Not as ironic, however, were the people who didn't marvel at the bridge's beauty and the strength of its construction. They were too busy licking their lips, wringing their hands and wondering how much of the bridge's budget would make its way into their wallets. The elements of corruption, then as now, always lurked near a great public work in New York. McCullough covers this tainted side just as carefully as he reports on the glory of the growth of the bridge. Heroes (the Roeblings) and villains (Tweed & Co.) abound, while New York's most beautiful and efficient structure comes to life.

I've been as honest as possible. I recommend this book highly to anyone with an interest in engineering, New York history, or just a good story with great characters.

Rocco Dormarunno
Instructor, College of New Rochelle

Rating: 1
Summary: wonderful story
Comment: I've have spent the last 21 years in the constuction trade , as a carpenter working my way up to a superintendent.I have worked on every thing from your basic home , to high rises in San Francisco and L.A. This book (along with McCullough's book on the Panama Canal)have to be the most enjoyable and engrossing consturction books I have ever read. In fact David McCullough has renewed my flagging interest in my own trade, the story's are very colorful, it's not hard to feel as if you are there.A great read,don't pass it up!

Rating: 5
Summary: McCullough: The Master Storyteller
Comment: McCullough is an amazing researcher and writer. His narrative style turns almost unknown historical events into "epic stories." And "The Great Bridge" is no exception. I came to know McCullough after "John Adams" was published, but have since decided to take the time to read all of his works. He never ceases to amaze me. "The Great Bridge" is a well-written, interesting, detailed history of the Broklyn Bridge, the Eight Wonder of the Modern World.

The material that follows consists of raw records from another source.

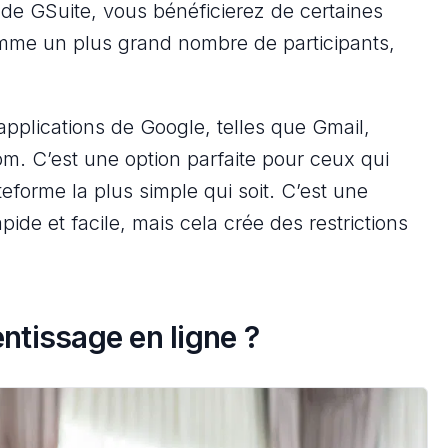
r de GSuite, vous bénéficierez de certaines
omme un plus grand nombre de participants,
 applications de Google, telles que Gmail,
m. C’est une option parfaite pour ceux qui
ateforme la plus simple qui soit. C’est une
ide et facile, mais cela crée des restrictions
ntissage en ligne ?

The characters come to life in this story, and the reader is transported into late nineteenth century New York City as an insider to watch the bridge rise from the caissons below the East River to the two gothic arches that dominated the skyline at their completion. From there, the reader can vividly visualize the wire and roadway stretch across the river until the bridge's completion. The book then ends with a spectacular grand opening of the Brooklyn Bridge. McCullough also focuses on the politics and people behind the bridge, and finishes his masterpiece by quoting an elderly woman from Long Island that remembers that the excitement in 1969, when two men walked on the moon, was nothing compared to the day the Brooklyn Bridge opened.

I recommend this book to anyone who appreciates good history. This book is not just for lovers of New York City and civil engineers. "The Great Bridge" is another McCullough masterpiece.